Daughter managed to fall in with other S&A obsessives on the cruise we did on Coniston Water and they all went almost speechless when they saw The Jolly Roger flying on an otherwise very un-piratical yacht. Personally I was trying to work out where the 70 years between then and now had managed to hide themselves. I think we were both disappointed not to get closer to the real Wildcat Island. Friends of ours with both a proper berth-possessing yacht and a smaller dinghy have suggested we meet up to actually land in the secret harbour as the crowds of nautical youngsters were doing as we passed.

I was going to try and not mention the weather but as one of the staff at Coniston Tourist Information Centre said he was getting a bit cynical about the weather forecast I suppose I can say that it did rain a bit. Actually it rained a lot - even when the sun came out. Not that we were bothered - some new walking boots and who is worried about the weather? Not sure I would have wanted to camp though. There were plenty of people around who looked like they were struggling to keep from being completely covered in mud but then there is the joy of camping.

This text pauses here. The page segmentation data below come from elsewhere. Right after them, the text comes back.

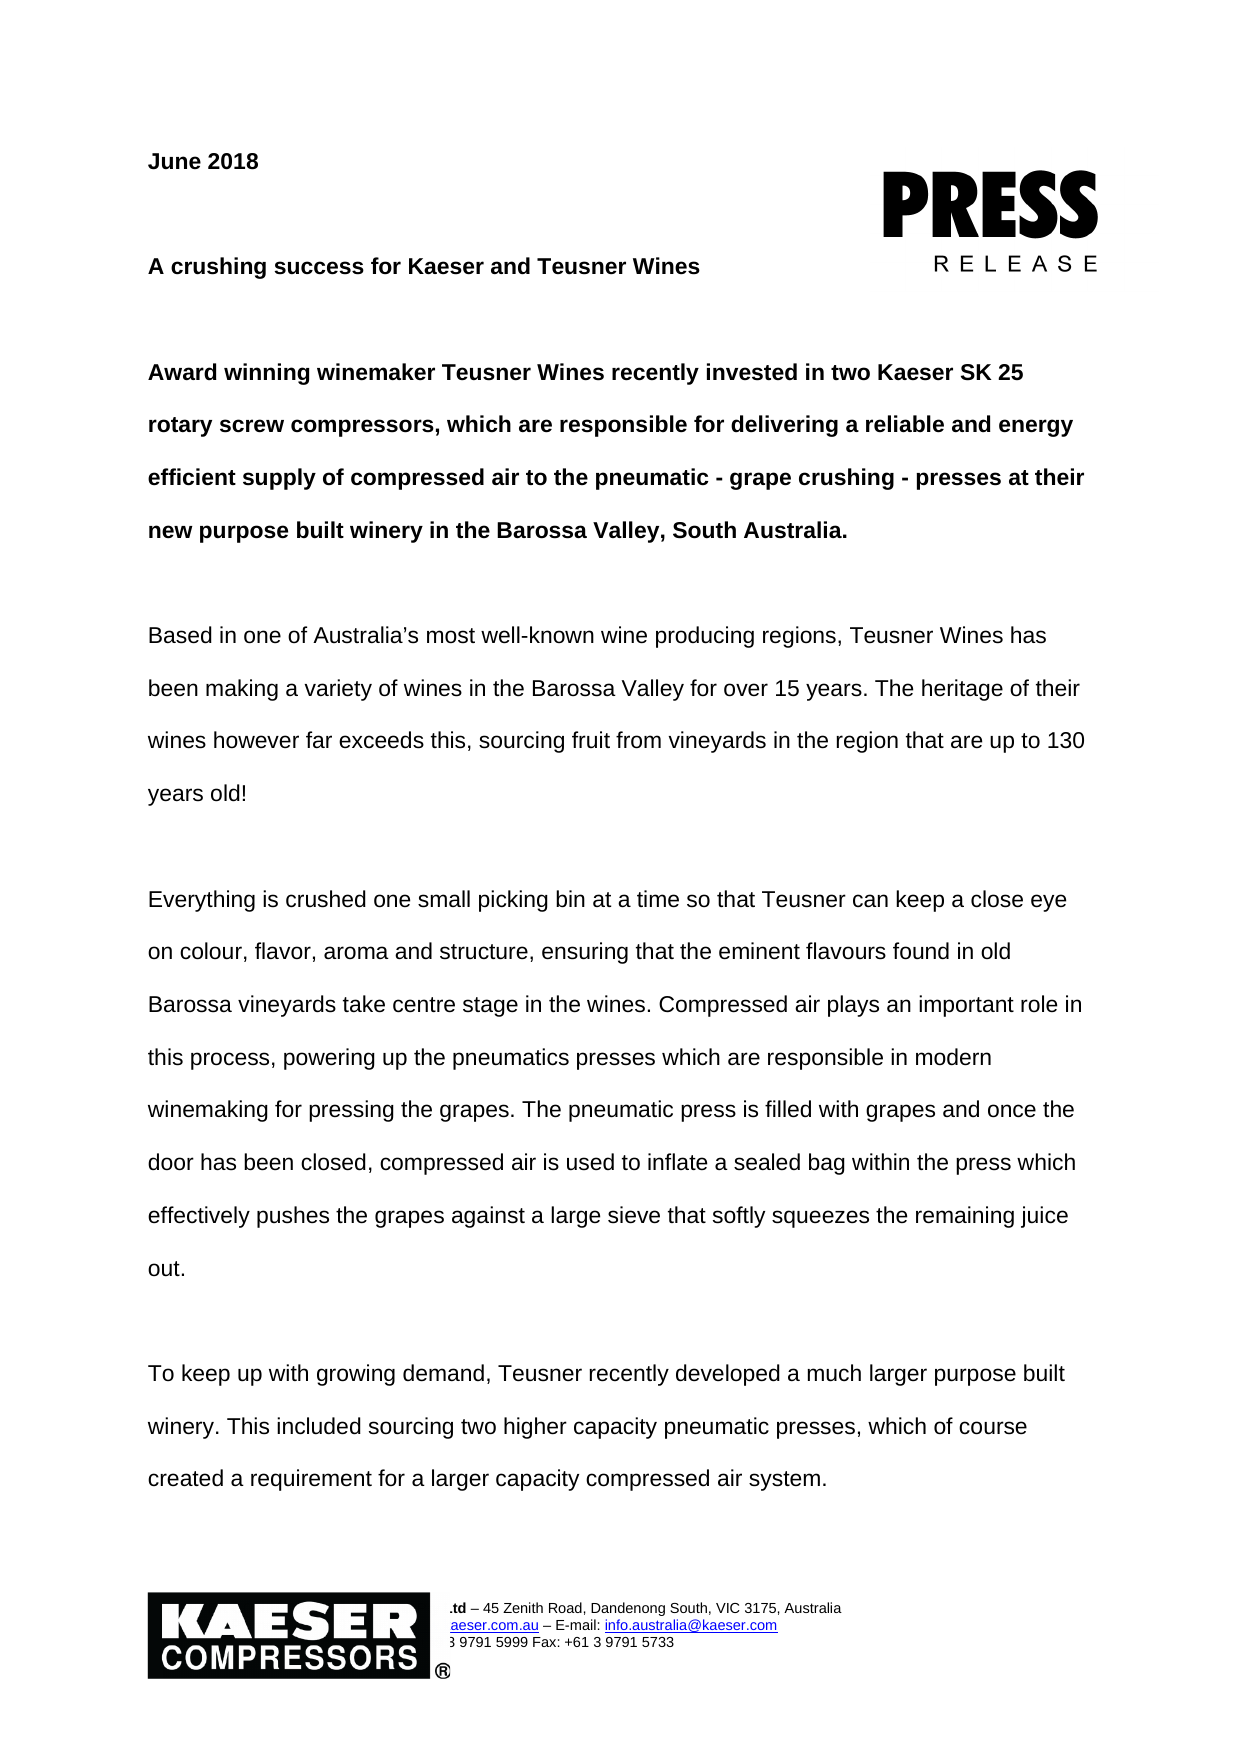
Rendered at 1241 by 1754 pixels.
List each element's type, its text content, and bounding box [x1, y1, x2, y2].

text Based in one of Australia’s most well-known wine producing regions, Teusner Wines has been making a variety of wines in the Barossa Valley for over 15 years. The heritage of their wines however far exceeds this, sourcing fruit from vineyards in the region that are up to 130 years old! [148, 622, 1092, 807]
picture [869, 147, 1160, 292]
picture [147, 1592, 451, 1679]
text A crushing success for Kaeser and Teusner Wines [148, 253, 869, 279]
text To keep up with growing demand, Teusner recently developed a much larger purpose built winery. This included sourcing two higher capacity pneumatic presses, which of course created a requirement for a larger capacity compressed air system. [148, 1360, 1092, 1492]
text Award winning winemaker Teusner Wines recently invested in two Kaeser SK 25 rotary screw compressors, which are responsible for delivering a reliable and energy efficient supply of compressed air to the pneumatic - grape crushing - presses at their new purpose built winery in the Barossa Valley, South Australia. [148, 358, 1092, 543]
text June 2018 [148, 148, 869, 174]
text Everything is crushed one small picking bin at a time so that Teusner can keep a close eye on colour, flavor, aroma and structure, ensuring that the eminent flavours found in old Barossa vineyards take centre stage in the wines. Compressed air plays an important role in this process, powering up the pneumatics presses which are responsible in modern winemaking for pressing the grapes. The pneumatic press is filled with grapes and once the door has been closed, compressed air is used to inflate a sealed bag within the press which effectively pushes the grapes against a large sieve that softly squeezes the remaining juice out. [148, 886, 1092, 1281]
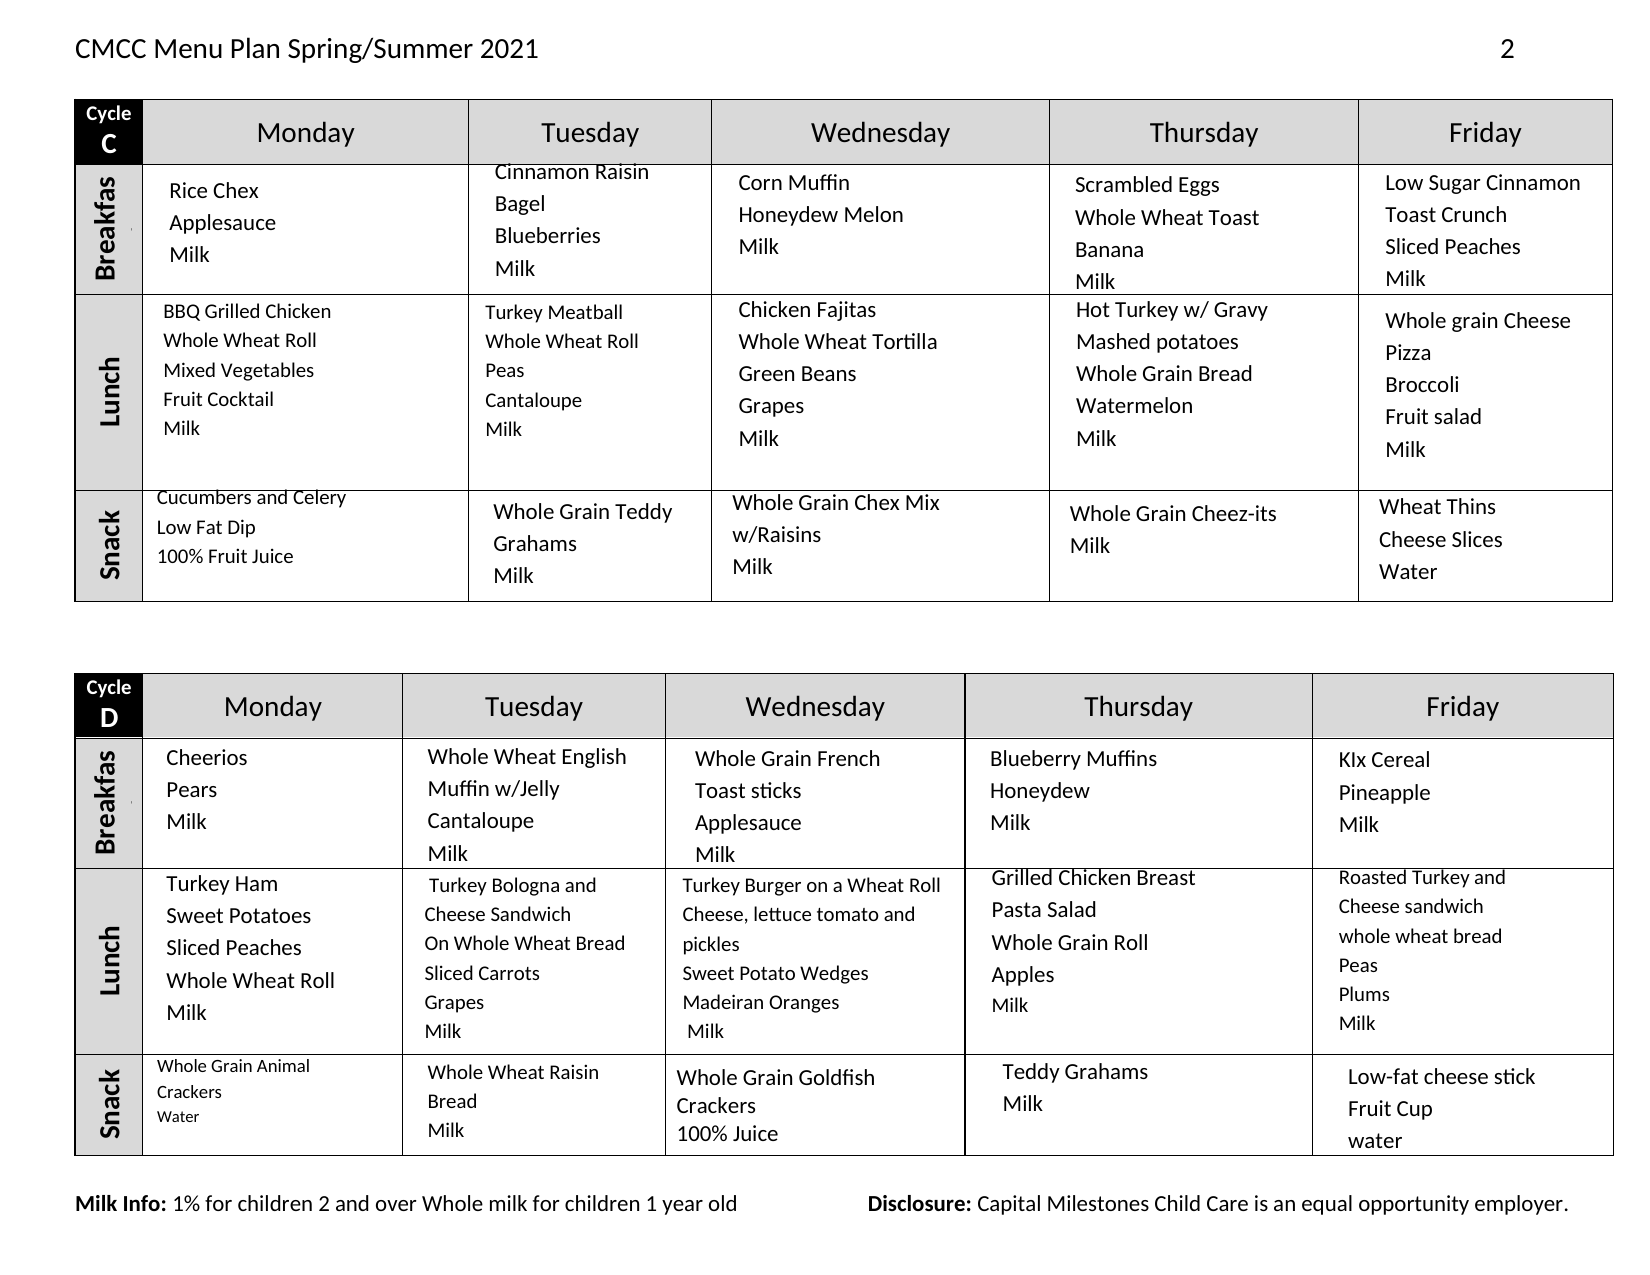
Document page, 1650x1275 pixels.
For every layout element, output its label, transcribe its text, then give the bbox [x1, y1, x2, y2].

table_cell [1359, 491, 1612, 601]
table_cell [1313, 1055, 1613, 1155]
table_cell Breakfast [76, 739, 142, 868]
table_cell [1359, 165, 1612, 294]
table_header Wednesday [666, 674, 964, 737]
table_cell [966, 739, 1312, 868]
table_cell [1050, 295, 1358, 490]
table_header Monday [143, 674, 402, 737]
table_cell Snack [76, 1055, 142, 1155]
table_cell [143, 1055, 402, 1155]
table_cell [712, 491, 1049, 601]
table_header Tuesday [403, 674, 665, 737]
table_cell [143, 295, 468, 490]
table_header Wednesday [712, 100, 1049, 164]
table_cell Snack [76, 491, 142, 601]
table_cell [1313, 869, 1613, 1054]
table_header Thursday [966, 674, 1312, 737]
table_cell Lunch [76, 869, 142, 1054]
table_cell [403, 869, 665, 1054]
table_header Thursday [1050, 100, 1358, 164]
table_header Monday [143, 100, 468, 164]
table_cell [1050, 491, 1358, 601]
table_cell [143, 165, 468, 294]
table_cell [966, 869, 1312, 1054]
table_cell Lunch [76, 295, 142, 490]
table_cell Breakfast [76, 165, 142, 294]
table_cell [666, 739, 964, 868]
table_cell [1050, 165, 1358, 294]
table_cell [666, 869, 964, 1054]
table_cell [469, 295, 711, 490]
table_header Cycle D [76, 674, 142, 737]
table_cell [712, 165, 1049, 294]
table_cell [1313, 739, 1613, 868]
table_cell [143, 739, 402, 868]
table_cell [403, 739, 665, 868]
table_cell [469, 165, 711, 294]
table_cell [403, 1055, 665, 1155]
table_cell [966, 1055, 1312, 1155]
table_cell Whole Grain Goldfish Crackers 100% Juice [666, 1055, 964, 1155]
table_cell [712, 295, 1049, 490]
table_cell [143, 491, 468, 601]
table_header Friday [1359, 100, 1612, 164]
table_header Cycle C [76, 100, 142, 164]
table_cell [1359, 295, 1612, 490]
table_cell [143, 869, 402, 1054]
table_cell [469, 491, 711, 601]
table_header Tuesday [469, 100, 711, 164]
table_header Friday [1313, 674, 1613, 737]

Finally for today a picture of Cormorant Fishermen lining up to sell their catch in some high-up tributary of one of the big Chinese rivers. OK then - it's the queue to board a launch on Derwent Water at Keswick. There are of course real Cormorants on all the lakes .. and Grebes and other lesser birds as well. I have no lens long enough to make any of these appear as anything other than a blur in the distance but we saw them.